◆ TEXTO FORNECIDO ◆
==================================================

UOL

São Paulo, quarta-feira, 12 de março de 2003

Texto Anterior | Próximo Texto | Índice

JANIO DE FREITAS

De poder para poder

As instruções de Fernandinho Beira-Mar a seus competentes advogados sobre a insegurança pública são mais eloquentes do que tudo o que a respeito se tenha dito antes. Os advogados, segundo eles próprios, foram instruídos a agir em duas vias para a volta de seu cliente ao Rio: a judicial e a que chamaram de política, esclarecido que se trata de entendimentos com o governo fluminense.
Que entendimentos poderiam ser esses, estando o casal de governadores fluminense aturdido com o ataque contínuo ao Rio por parte dos subordinados ou aliados de Fernandinho Beira-Mar, este aturdido com suas novas condições de presidiário distanciado -como dizem em política, já que se trata disso- das suas bases?
Os governadores Garotinho, Rosinha e Anthony, rejeitaram a proposta inicial do governo Lula, definindo-a, não de todo sem razão, como uma forma de intervenção branca. Não há como avaliar a proposta, que não foi divulgada plenamente e, muito menos, explicada em suas fundamentações e finalidades práticas.

==================================================

◆ TAREFA 1 ◆
Liste todos os nomes próprios de pessoas que aparecem nos parágrafos do texto fornecido, sem contar o cabeçalho.
◆ TAREFA 2 ◆
Imprima o trecho do texto fornecido que começa em "São Paulo, quarta-feira, 12" e termina em "das suas bases?".
Baseie-se somente no texto fornecido.

==================================================

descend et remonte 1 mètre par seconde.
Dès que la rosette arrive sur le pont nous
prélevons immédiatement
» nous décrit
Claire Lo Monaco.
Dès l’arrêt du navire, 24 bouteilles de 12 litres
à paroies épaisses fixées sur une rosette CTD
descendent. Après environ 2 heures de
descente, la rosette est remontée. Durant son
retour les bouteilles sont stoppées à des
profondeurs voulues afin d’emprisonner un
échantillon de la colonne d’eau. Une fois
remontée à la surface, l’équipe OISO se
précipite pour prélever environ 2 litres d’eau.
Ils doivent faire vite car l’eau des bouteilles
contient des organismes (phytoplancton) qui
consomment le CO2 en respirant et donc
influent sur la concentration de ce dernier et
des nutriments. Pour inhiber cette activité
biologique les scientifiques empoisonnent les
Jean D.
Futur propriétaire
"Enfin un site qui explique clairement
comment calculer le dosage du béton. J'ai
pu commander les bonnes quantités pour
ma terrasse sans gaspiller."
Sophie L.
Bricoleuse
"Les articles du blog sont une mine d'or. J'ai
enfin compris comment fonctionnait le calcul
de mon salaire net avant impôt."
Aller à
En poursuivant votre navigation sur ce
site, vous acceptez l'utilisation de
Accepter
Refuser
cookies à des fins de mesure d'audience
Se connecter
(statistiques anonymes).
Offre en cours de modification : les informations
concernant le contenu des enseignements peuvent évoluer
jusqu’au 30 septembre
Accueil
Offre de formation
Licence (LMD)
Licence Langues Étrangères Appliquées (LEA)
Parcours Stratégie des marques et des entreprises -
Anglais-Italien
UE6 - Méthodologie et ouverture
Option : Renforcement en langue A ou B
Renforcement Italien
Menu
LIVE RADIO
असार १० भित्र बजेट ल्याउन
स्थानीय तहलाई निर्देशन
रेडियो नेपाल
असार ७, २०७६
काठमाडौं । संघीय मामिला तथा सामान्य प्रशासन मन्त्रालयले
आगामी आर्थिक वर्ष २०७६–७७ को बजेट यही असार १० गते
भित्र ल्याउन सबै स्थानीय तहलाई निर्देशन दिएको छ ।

==================================================

◆ RESPOSTA 1 ◆
Fernandinho Beira-Mar, Garotinho, Rosinha, Anthony, Lula

◆ RESPOSTA 2 ◆
São Paulo, quarta-feira, 12 de março de 2003

Texto Anterior | Próximo Texto | Índice

JANIO DE FREITAS

De poder para poder

As instruções de Fernandinho Beira-Mar a seus competentes advogados sobre a insegurança pública são mais eloquentes do que tudo o que a respeito se tenha dito antes. Os advogados, segundo eles próprios, foram instruídos a agir em duas vias para a volta de seu cliente ao Rio: a judicial e a que chamaram de política, esclarecido que se trata de entendimentos com o governo fluminense.
Que entendimentos poderiam ser esses, estando o casal de governadores fluminense aturdido com o ataque contínuo ao Rio por parte dos subordinados ou aliados de Fernandinho Beira-Mar, este aturdido com suas novas condições de presidiário distanciado -como dizem em política, já que se trata disso- das suas bases?